Edge FM 102.5 (2MOR)
- Deniliquin, New South Wales; Australia;
- Broadcast area: Deniliquin RA1
- Frequency: 102.5 MHz

Programming
- Format: Adult contemporary

Ownership
- Owner: ACE Radio; (Rich Rivers Radio Pty Ltd);
- Sister stations: 1521 2QN

History
- First air date: 16 April 1994
- Former names: Classic Rock 102.5

Technical information
- Licensing authority: ACMA
- ERP: 50 kW
- Repeaters: Cobram (88.5 MHz, 100 watts); Echuca/Moama (103.9 MHz, 200 watts);

Links
- Public licence information: Profile
- Website: www.edge1025.com.au

= Edge FM 102.5 =

Radio station in Victoria, Australia

Edge FM 102.5 is a commercial radio station broadcasting from Deniliquin, New South Wales, Australia.

It is currently owned by ACE Radio & broadcasts an Adult Contemporary (AC) format.

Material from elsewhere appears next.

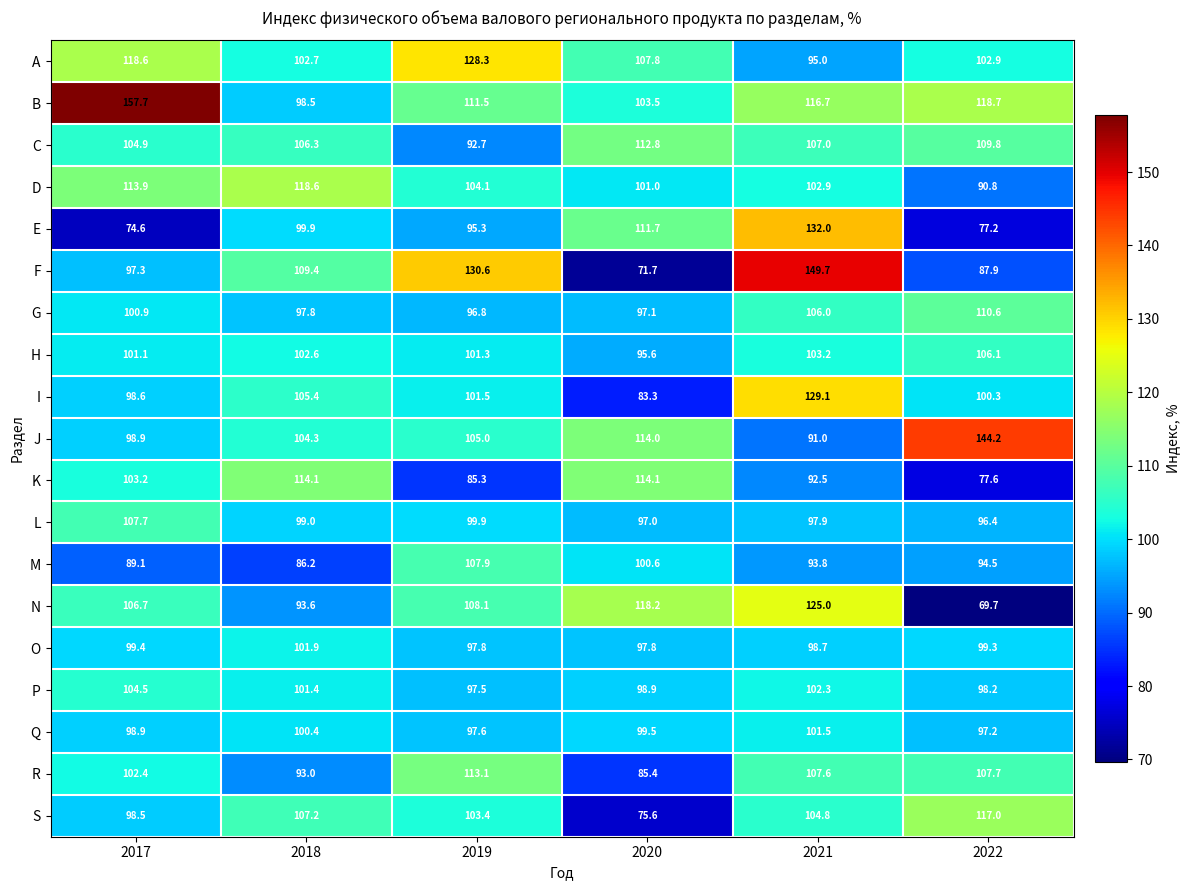

What is the smallest value displayed?

69.7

It features both locally produced content & network content from ACE Radio.

In 2017, Edge FM 102.5 (then branded as 102.5 The Edge) came under the ownership of ACE Radio as its parent company North East Broadcasters was acquired by ACE.

There are repeaters in Cobram (88.5 MHz) and Echuca (103.9 MHz).

== History ==
Formerly known as Classic Rock 102.5, in 2013 the station dropped its classic rock format, rebranding as FM102.5 and switching to pop music Easy Listening.

On 1 September 2015, the station rebranded as 102.5 The Edge, in line with Wangaratta sister station 102.1 The Edge (now Edge FM 102.1).

In 2017, 102.5 The Edge was purchased by Victorian broadcasters ACE Radio, converted to Edge FM 102.5 and now runs a Hot AC music format, targeting under 45's.